(Collected data)
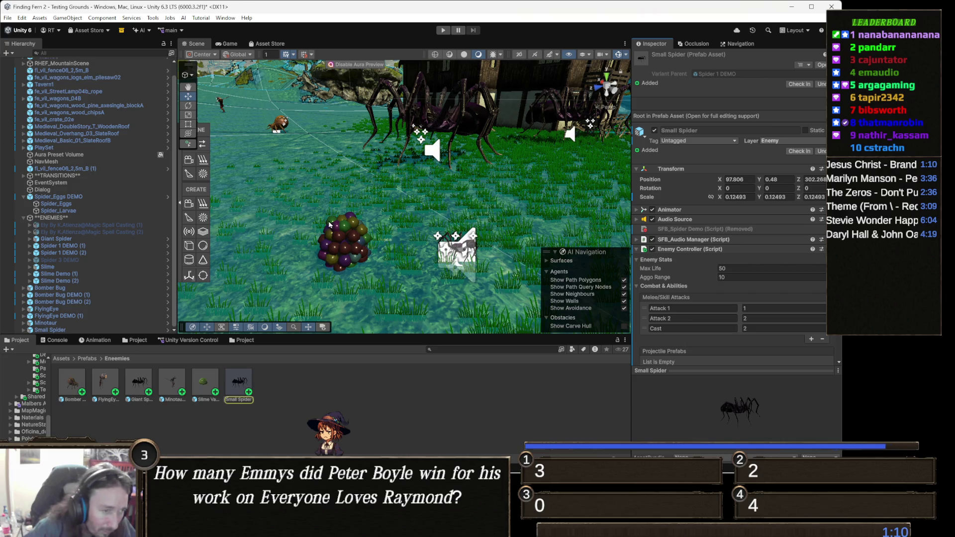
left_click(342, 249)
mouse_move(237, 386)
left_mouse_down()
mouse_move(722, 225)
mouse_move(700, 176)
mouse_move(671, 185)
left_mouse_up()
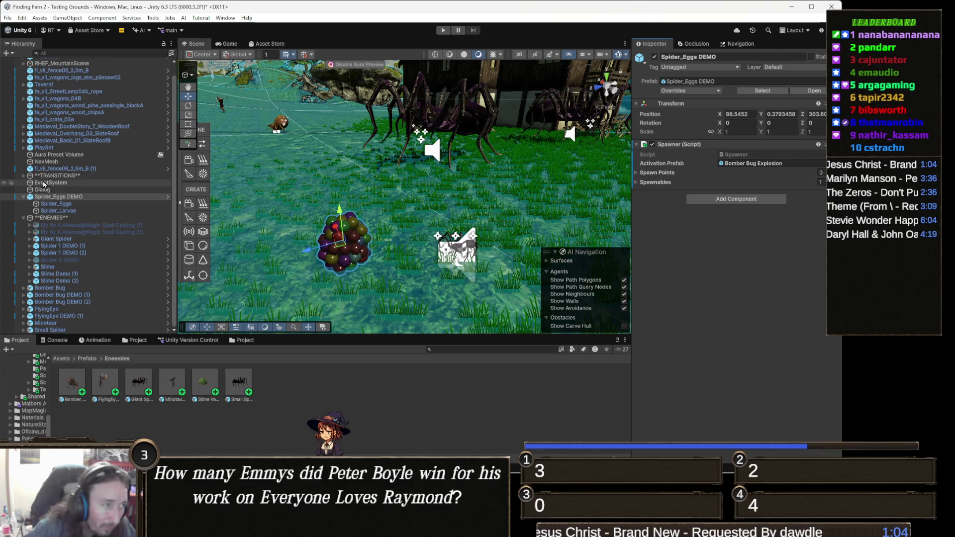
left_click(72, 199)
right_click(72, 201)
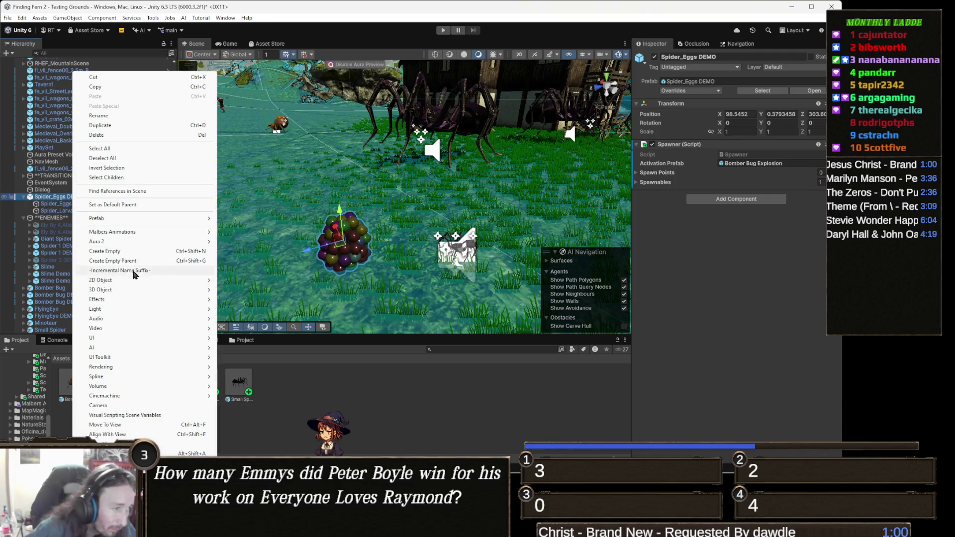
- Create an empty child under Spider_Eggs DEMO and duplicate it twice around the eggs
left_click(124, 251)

--

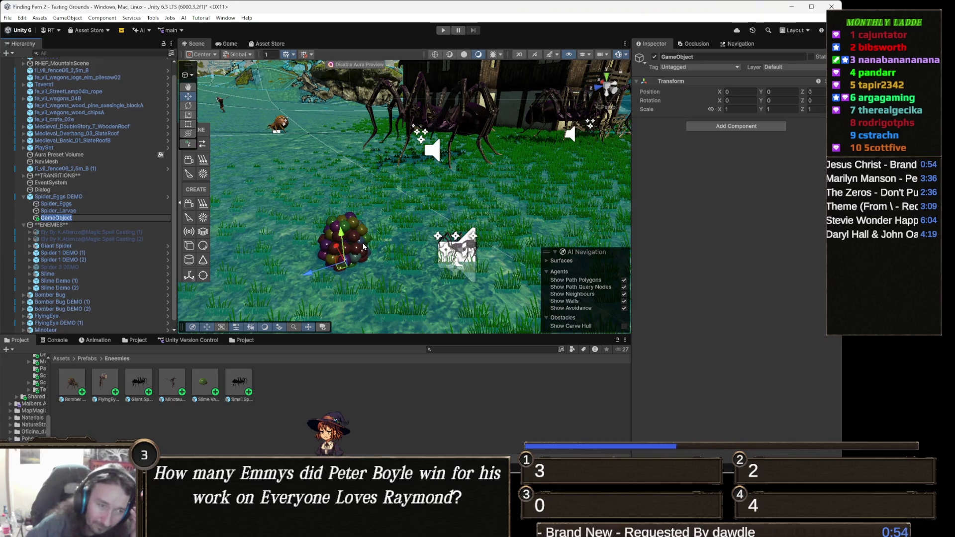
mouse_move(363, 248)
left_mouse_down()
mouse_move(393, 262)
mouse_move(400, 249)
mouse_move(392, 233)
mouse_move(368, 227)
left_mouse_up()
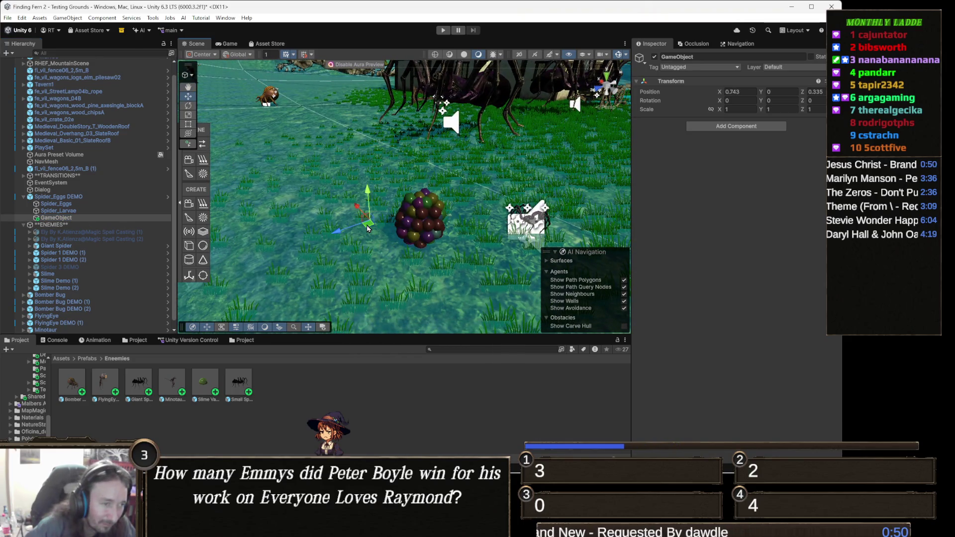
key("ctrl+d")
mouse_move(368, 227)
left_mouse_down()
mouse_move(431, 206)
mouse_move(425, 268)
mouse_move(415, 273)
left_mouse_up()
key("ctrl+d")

--- Assigned task ---
Above are records; repeat only the lines from the line with "mouse_move(722, 225)" through the line with "left_click(124, 251)", and leave pictures out.

--- Result for this task ---
mouse_move(722, 225)
mouse_move(700, 176)
mouse_move(671, 185)
left_mouse_up()
left_click(72, 199)
right_click(72, 201)
- Create an empty child under Spider_Eggs DEMO and duplicate it twice around the eggs
left_click(124, 251)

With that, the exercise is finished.